_Selected text:_
==========

Challenges and emerging solutions
Agriculture is faced with an urgent need to evolve in response to the global challenges of the 21 century. The recently released IPCC climate report indicates a faster progression of climate change than previously expected. Climate models predict severe impacts for agriculture on a global level. In Europe, severe impact on yield due to temperature increase and changes in precipitation is imminent [1]. Globally major impacts of soil erosion in tropical regions will reduce the farmable area [2]. Currently classical breeding for spring wheat can barely mitigate the existing yield affecting factors, and the situation is projected to get worse [1]. Looking into other aspects agriculture needs to battle, like the impact of pests, biodiversity, soil depletion and extensive fertilizer and chemical use, it is evident that a second green revolution of agriculture and plant breeding is urgently needed.
The advent of site-specific nuclease (SSN) based genome editing technologies have resulted in a great interest in their applications in plant breeding. Much emphasis has been placed on the ability of genome editing technologies to introduce beneficial mutations in an elite genetic background without the high number of background mutations or linkage drag associated with conventional approaches. However, this ‘precision breeding’ strategy has limitations 1) it requires knowledge about the identity and function of the target gene and 2) it only applies to traits which can be modified through one or a few genes. A different strategy is clearly in need for exploiting the full diversity of adaption found in nature. We propose that the answer may lie in turning the concept of precision breeding upside down. Rather than attempting to first understand and then re-engineer the complex genetic networks that confer environmental adaptation to wild plants, it may be more feasible to acquire these networks for agriculture by domesticating the wild plant itself.
The major stable crops of the modern world were domesticated in prehistoric times and perfected over millennia. Although there are some examples of modern domestication like blueberries, blackberries or strawberries, these novelty crops do not compete directly with the staples [3-5]. It is undoubtedly a bold proposal to re- or de novo - domesticate staple crops. However, we do so because we see the synergy of progress in two areas. Genome editing technology and molecular characterization of the genes behind the domestication syndrome in major crops. Thus, it should be feasible to accomplish or repeat domestication by the application of genome editing to wild plants by using already domesticated relatives as a roadmap. We propose to call that approach “G enome E diting a cceleratedRe -D omestication” (GEaReD ) (see Fig. 1).
GEaReD rely on the natural selection happened over millions of years to secure adaptation and resilience. Agronomic and possibly food safety traits are then introduced with techniques such as CRISPR/Cas9, CRISPR/Cas9 Integrase/Isomerase or PRIME-CRISPR to create highly adapted plants with yield and quality that can compete with current cultivars (see Fig. 1). Since Genome Editing can accelerate breeding substantially, it would be possible to generate new cultivars in 2-4 years compared to the current much longer timeframe. The road tode novo domestication of wild plants for new breeding material or even new cultivars has never been shorter. The first examples include the de novo domestication of a ground cherry (Physalis pruinosa ) and wild tomatoes [6, 7]. These first reports were shortly followed by reports on cereal de novo domestication. Recently work on African rice landraces, and their ability to accelerate domestication and development by CRISPR-mediated genome editing was published [8]. Furthermore, a roadmap including the necessary tools and examples of their application for the domestication of allotetraploid rice has been provided [9].

==========

_Excerpted data:_
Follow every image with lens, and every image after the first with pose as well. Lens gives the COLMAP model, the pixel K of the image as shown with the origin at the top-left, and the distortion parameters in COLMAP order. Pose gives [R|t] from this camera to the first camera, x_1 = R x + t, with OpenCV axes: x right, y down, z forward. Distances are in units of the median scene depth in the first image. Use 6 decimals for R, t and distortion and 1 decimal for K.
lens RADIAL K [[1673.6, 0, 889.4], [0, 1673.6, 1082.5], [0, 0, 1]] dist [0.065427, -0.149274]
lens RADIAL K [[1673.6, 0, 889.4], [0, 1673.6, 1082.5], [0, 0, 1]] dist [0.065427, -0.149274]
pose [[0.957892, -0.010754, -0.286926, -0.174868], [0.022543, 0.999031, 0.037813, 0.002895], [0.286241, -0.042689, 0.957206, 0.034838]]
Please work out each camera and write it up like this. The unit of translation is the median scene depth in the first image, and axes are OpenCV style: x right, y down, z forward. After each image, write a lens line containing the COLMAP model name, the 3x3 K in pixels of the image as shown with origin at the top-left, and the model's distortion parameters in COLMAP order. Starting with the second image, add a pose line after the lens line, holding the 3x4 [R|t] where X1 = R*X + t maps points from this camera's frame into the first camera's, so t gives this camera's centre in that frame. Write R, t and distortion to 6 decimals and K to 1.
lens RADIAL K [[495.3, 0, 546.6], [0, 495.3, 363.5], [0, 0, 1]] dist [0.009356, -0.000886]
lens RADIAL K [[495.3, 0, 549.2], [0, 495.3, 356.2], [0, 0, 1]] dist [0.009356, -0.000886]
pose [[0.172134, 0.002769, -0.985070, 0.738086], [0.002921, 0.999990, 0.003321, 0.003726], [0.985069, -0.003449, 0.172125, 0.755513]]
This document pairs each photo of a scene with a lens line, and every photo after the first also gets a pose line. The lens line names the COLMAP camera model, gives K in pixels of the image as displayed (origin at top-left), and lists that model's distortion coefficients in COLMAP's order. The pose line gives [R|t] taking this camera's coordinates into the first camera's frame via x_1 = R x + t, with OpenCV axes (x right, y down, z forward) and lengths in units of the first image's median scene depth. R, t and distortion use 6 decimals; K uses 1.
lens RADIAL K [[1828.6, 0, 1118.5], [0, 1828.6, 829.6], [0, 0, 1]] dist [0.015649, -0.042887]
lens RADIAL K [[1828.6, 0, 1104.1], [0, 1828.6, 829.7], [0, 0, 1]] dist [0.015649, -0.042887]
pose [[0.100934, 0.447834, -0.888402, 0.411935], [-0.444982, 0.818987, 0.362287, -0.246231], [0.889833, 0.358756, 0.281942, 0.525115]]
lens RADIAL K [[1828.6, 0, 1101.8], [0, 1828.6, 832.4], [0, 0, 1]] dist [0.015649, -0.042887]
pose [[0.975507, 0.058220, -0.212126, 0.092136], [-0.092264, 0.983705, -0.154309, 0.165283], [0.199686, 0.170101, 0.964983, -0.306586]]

==========

_Try it:_ Please condense the paragraph beginning "The advent of site-specific nuclease" from the text about crop re-domestication into a short bulleted list that keeps its main facts. Draw only on the text about crop re-domestication, not on the items.

_Result of the exercise:_
- Site-specific nuclease (SSN) genome editing has drawn strong interest for plant breeding.
- It can introduce beneficial mutations into an elite genetic background without the many background mutations or the linkage drag of conventional methods.
- This "precision breeding" has two limits:
  - It requires knowing the identity and function of the target gene.
  - It only works for traits controlled by one or a few genes.
- Another strategy is needed to exploit the full diversity of adaptation found in nature.
- The proposal is to turn precision breeding upside down: instead of understanding and re-engineering the complex genetic networks behind wild plants' environmental adaptation, domesticate the wild plant itself.